**TEXTAUSZUG**.
Schauplatz dieses farbigen Romans ist Boston mit seinen sich wandelnden Einwanderervierteln, den eleganten Stadtteilen und den Ferienorten an der Altlantikküste.

Anna Mitgutschs neuer Roman ist ein bewegendes Epos von der Sehnsucht nach Glück, ein Buch voller faszinierender Gestalten und Schicksale, das den Leser unwiderstehlich in seinen Bann zieht.

Quelle: bn.bibliotheksnachrichten (http://www.biblio.at/literatur/bn/index.html);
Autor: Martina Lainer;
Eine jüdische Familie in Amerika im Wandel des 20. Jahrhunderts. (DR)

**AUFGABEN**.
1 - Nenne die drei Arten von Orten, die der Textauszug neben Boston selbst als Schauplatz des Romans aufzählt.
2 - Schreib aus dem Textauszug wortgetreu den Teil ab, der mit den Worten beginnt, in denen "Anna Mitgutschs neuer" steht, und mit "seinen Bann zieht." endet.

Gespeicherte Einträge aus einer Sammlung:

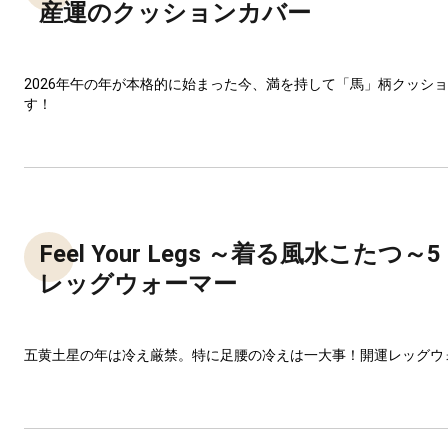
産運のクッションカバー
2026年午の年が本格的に始まった今、満を持して「馬」柄クッシ
す！
Feel Your Legs ～着る風水こたつ
レッグウォーマー
五黄土星の年は冷え厳禁。特に足腰の冷えは一大事！開運レッグウ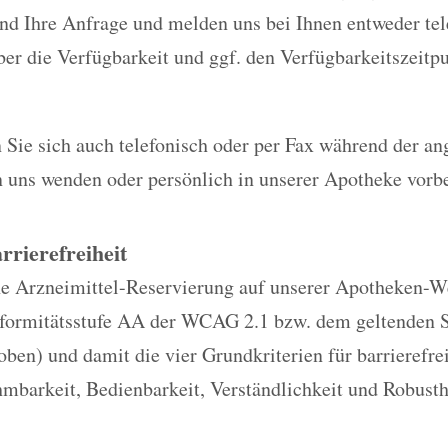
nd Ihre Anfrage und melden uns bei Ihnen entweder tel
er die Verfügbarkeit und ggf. den Verfügbarkeitszeitp
 Sie sich auch telefonisch oder per Fax während der a
n uns wenden oder persönlich in unserer Apotheke vor
rrierefreiheit
e Arzneimittel-Reservierung auf unserer Apotheken-Web
nformitätsstufe AA der WCAG 2.1 bzw. dem geltenden 
oben) und damit die vier Grundkriterien für barrierefr
mbarkeit, Bedienbarkeit, Verständlichkeit und Robusth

**DEINE ANTWORTEN**.
1 - Sich wandelnde Einwandererviertel, elegante Stadtteile, Ferienorte

2 -
Anna Mitgutschs neuer Roman ist ein bewegendes Epos von der Sehnsucht nach Glück, ein Buch voller faszinierender Gestalten und Schicksale, das den Leser unwiderstehlich in seinen Bann zieht.